Marsden Hartley (1877-1943) was proud to call himself an American
artist, but he dreamed of travel to Europe, believing instinctively that
he would learn more there than would be possible in his home state of
Maine or even in New York. In 1909 Alfred Stieglitz gave Hartley his
first solo exhibition in New York, and a second successful show three
years later enabled him to head to Europe, where he spent time in Paris,
Berlin and Munich. His rise to prominence as a specifically American
modernist was based largely on the visual ideas and influences that he
encountered in these vibrant cities, which he then synthesized through
his own New England point of view. Hartley, who was by nature something
of a loner, never lost his wanderlust, and throughout his life found
inspiration in many other landscapes and cultures, including in southern
France, Italy, Bermuda, Mexico and Canada.
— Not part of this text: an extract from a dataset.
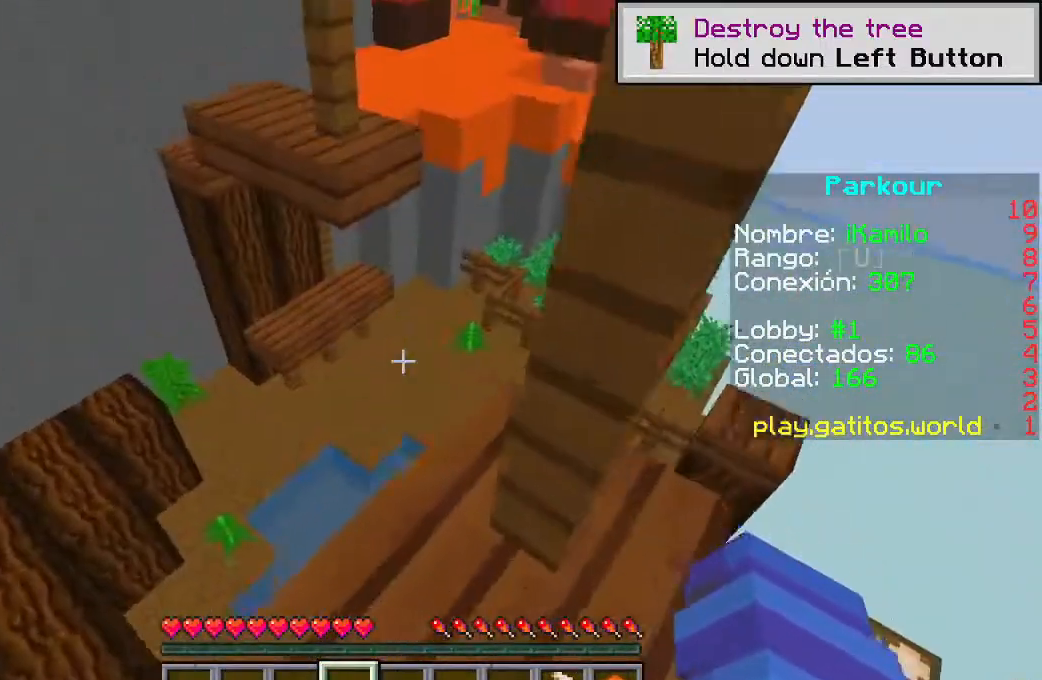
{"keys": [], "mouse": [], "events": [[50, "a", "up"], [83, "s", "up"]]}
Marsden Hartley: Adventurer in the Arts, published to coincide with an
exhibition opening at the Vilcek Foundation in New York, offers a fresh
appraisal of a pioneering modernist whose work continues to be
celebrated for its spirituality, experimentation and innovation. Rick
Kinsel's introduction provides an overview of the manifold ways in which
Hartley's travels shaped his artistic vision, from experiencing the
latest art in Paris and finding a mentor there in Gertrude Stein to
meeting members of the Blaue Reiter group in Germany and developing an
interest in both Prussian military pageantry and Bavarian folk art; from
becoming fascinated with ancient Aztec and Mayan cultures while in
Mexico to being inspired by the traditional pueblo life of the Native
Americans of the Southwest.
William Low surveys items from the Marsden Hartley Memorial Collection
of Bates College Museum in Maine - including memorabilia from the
artist's travels and artefacts reflecting his diverse spiritual
interests - and explains how they aid our understanding of Hartley's
motivation and passions. Among them are a photograph album tracing the
course of Hartley's peripatetic life from 1908 to 1930 and a notebook of
'Color Exercises', both of which are reproduced in full. Emily
Schuchardt Navratil considers how Hartley's desire for escape was
reflected in his love of the circus, a recurrent theme in his paintings,
drawings and writings. He was enthralled by the spectacle and the
nomadic existence, and he imagined circus performers to be members of
his own wandering troupe. For fifteen years he worked on a book devoted
to the subject, but it was left unfinished at his death; an 18-page
typescript version is reproduced here in its entirety.
Kinsel then explores Hartley's painting Canoe (Schiff), created in
Berlin in 1915 as part of his Amerika series of brightly coloured
works defined by imagery drawn from both Native American material
culture and German folk art. For Hartley, these paintings represented a
dual cultural identity. The main part of the book, by Navratil, features
some 100 paintings, drawings, photographs and postcards, arranged into
seven country- or state-themed sections, with a concluding section on
Hartley's personal possessions, which - because he had no permanent home
of his own - held extraordinary significance for him.